_Instruction_: Rewrite the lines of every item below, changing each "pose" to "camera" and keeping everything else the same. Leave the pictures out of your version.

_Records provided_:
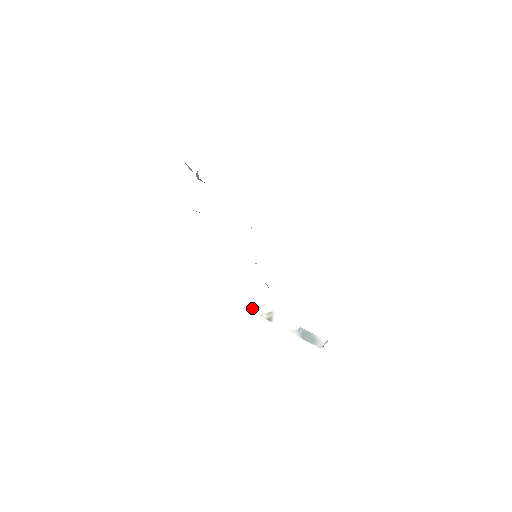
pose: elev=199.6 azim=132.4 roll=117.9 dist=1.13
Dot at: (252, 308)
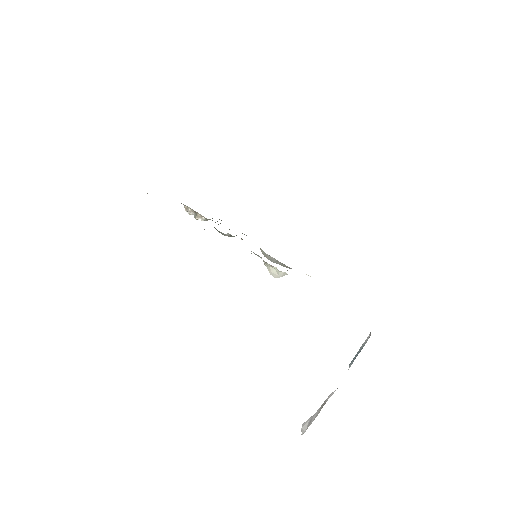
Dot at: (304, 431)
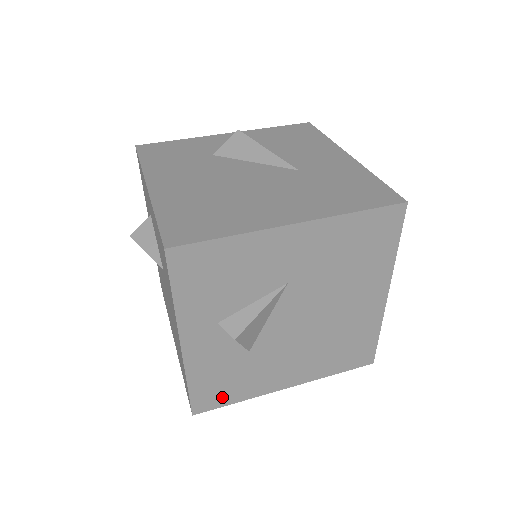
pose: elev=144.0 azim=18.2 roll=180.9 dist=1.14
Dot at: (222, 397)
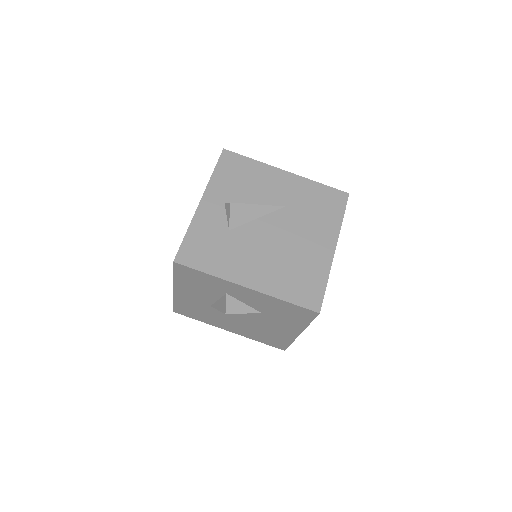
Dot at: occluded
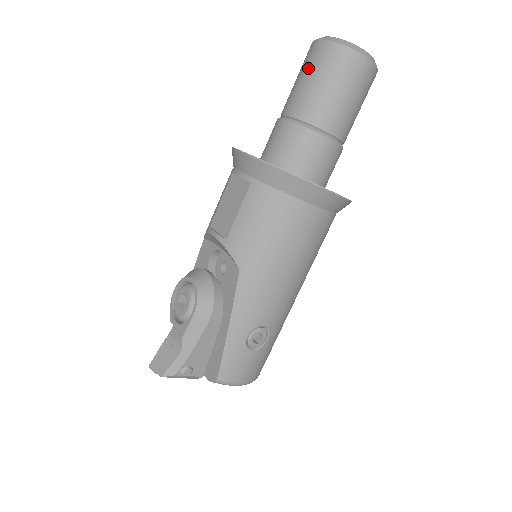
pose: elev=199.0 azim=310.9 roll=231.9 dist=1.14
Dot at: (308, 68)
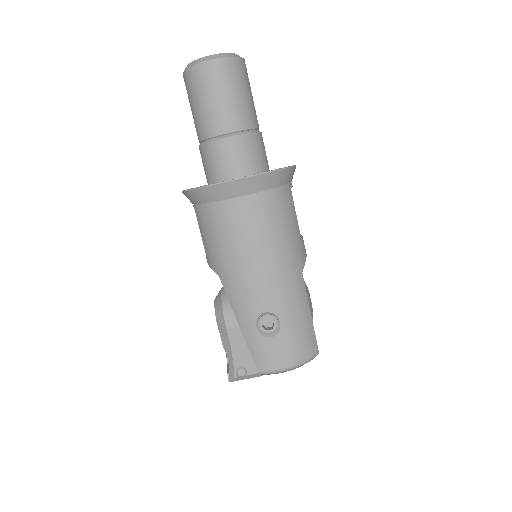
Dot at: occluded
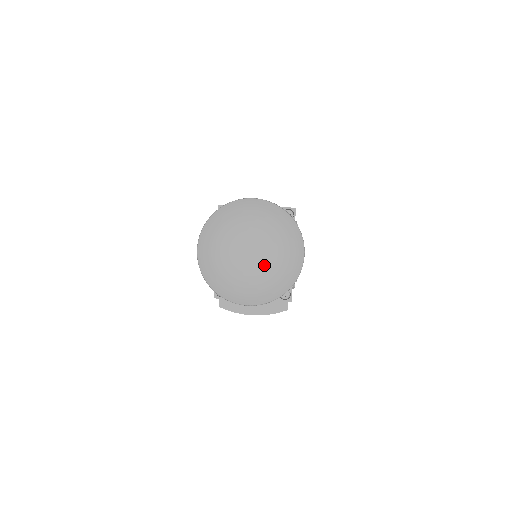
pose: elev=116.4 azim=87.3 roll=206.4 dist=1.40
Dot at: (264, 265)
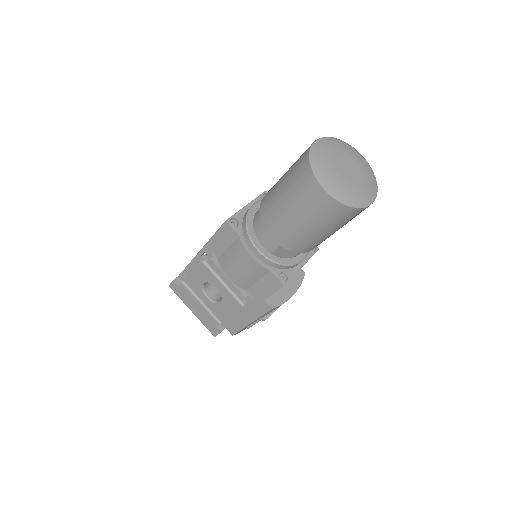
Dot at: (359, 171)
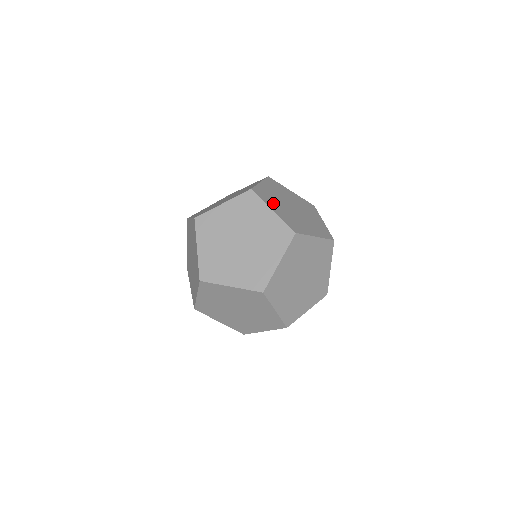
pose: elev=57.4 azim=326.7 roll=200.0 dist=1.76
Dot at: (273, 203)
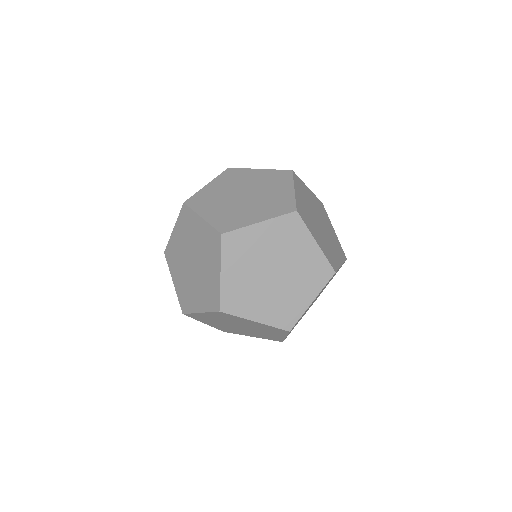
Dot at: (312, 227)
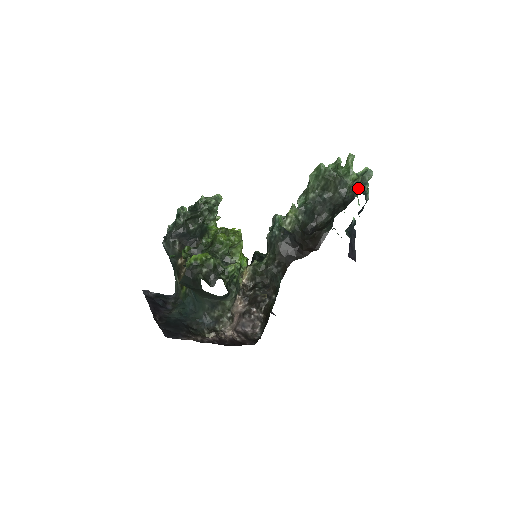
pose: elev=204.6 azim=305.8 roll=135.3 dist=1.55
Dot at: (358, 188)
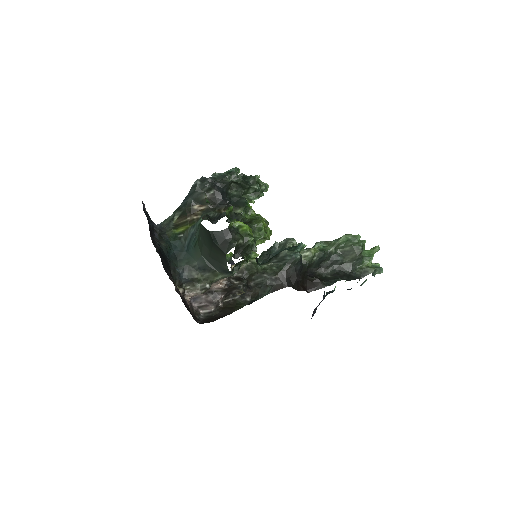
Dot at: (368, 274)
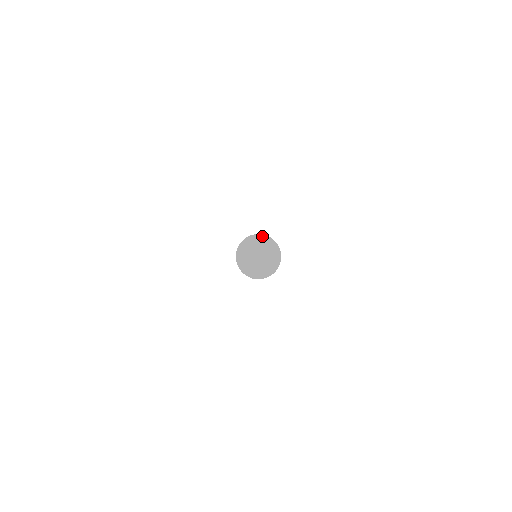
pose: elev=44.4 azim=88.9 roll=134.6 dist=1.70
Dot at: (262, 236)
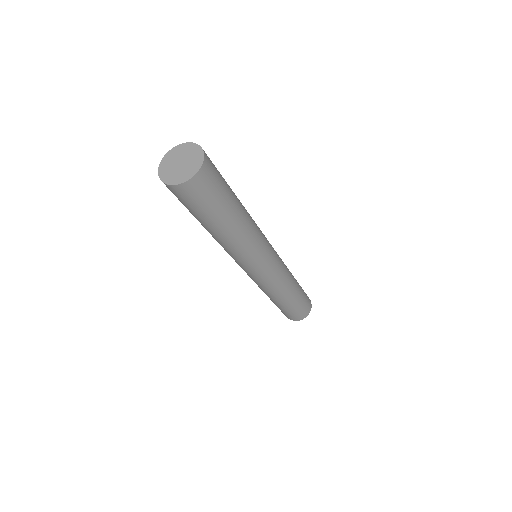
Dot at: (173, 149)
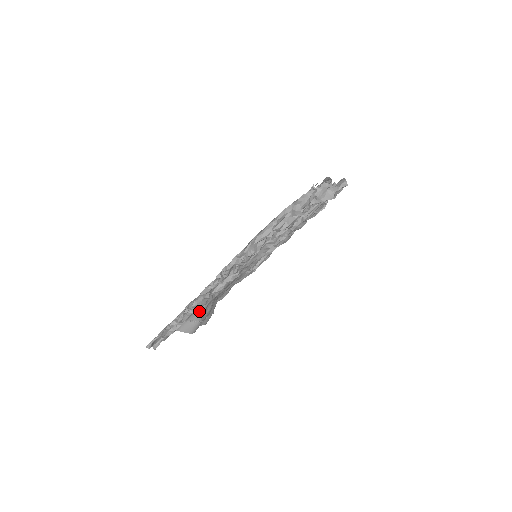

_Reply to the exercise_:
camera: elev=199.6 azim=132.4 roll=117.9 dist=1.13
Dot at: (252, 308)
Dot at: (304, 431)
camera: elev=144.0 azim=18.2 roll=180.9 dist=1.14
Dot at: (222, 397)
Dot at: occluded
camera: elev=199.0 azim=310.9 roll=231.9 dist=1.14
Dot at: (308, 68)
Dot at: occluded
camera: elev=116.4 azim=87.3 roll=206.4 dist=1.40
Dot at: (264, 265)
Dot at: (359, 171)
camera: elev=57.4 azim=326.7 roll=200.0 dist=1.76
Dot at: (273, 203)
Dot at: (312, 227)
camera: elev=204.6 azim=305.8 roll=135.3 dist=1.55
Dot at: (358, 188)
Dot at: (368, 274)
camera: elev=44.4 azim=88.9 roll=134.6 dist=1.70
Dot at: (262, 236)
Dot at: (173, 149)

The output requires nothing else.